┌─ Dataset extract

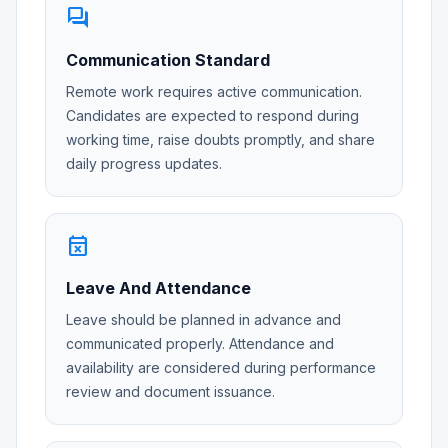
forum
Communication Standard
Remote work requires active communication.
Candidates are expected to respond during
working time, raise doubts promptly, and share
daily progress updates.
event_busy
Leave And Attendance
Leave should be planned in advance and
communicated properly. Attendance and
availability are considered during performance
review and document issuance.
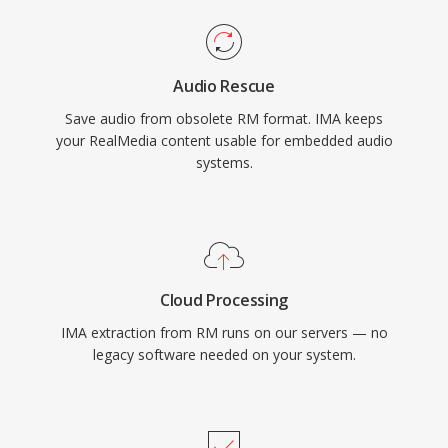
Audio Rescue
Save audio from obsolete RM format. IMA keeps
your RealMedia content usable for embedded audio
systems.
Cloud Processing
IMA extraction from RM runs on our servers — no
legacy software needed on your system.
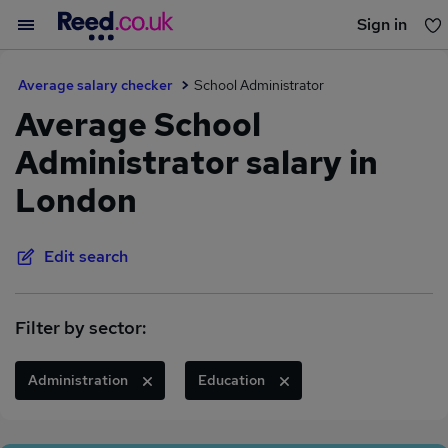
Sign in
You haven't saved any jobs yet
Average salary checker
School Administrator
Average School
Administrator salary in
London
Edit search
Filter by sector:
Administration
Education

└─

▶ _Directions_: Reproduce exactly the line containing "You haven't saved any jobs yet" and every line after it through the end of the records above, and nothing else.

▶ _Your solution_:
You haven't saved any jobs yet
Average salary checker
School Administrator
Average School
Administrator salary in
London
Edit search
Filter by sector:
Administration
Education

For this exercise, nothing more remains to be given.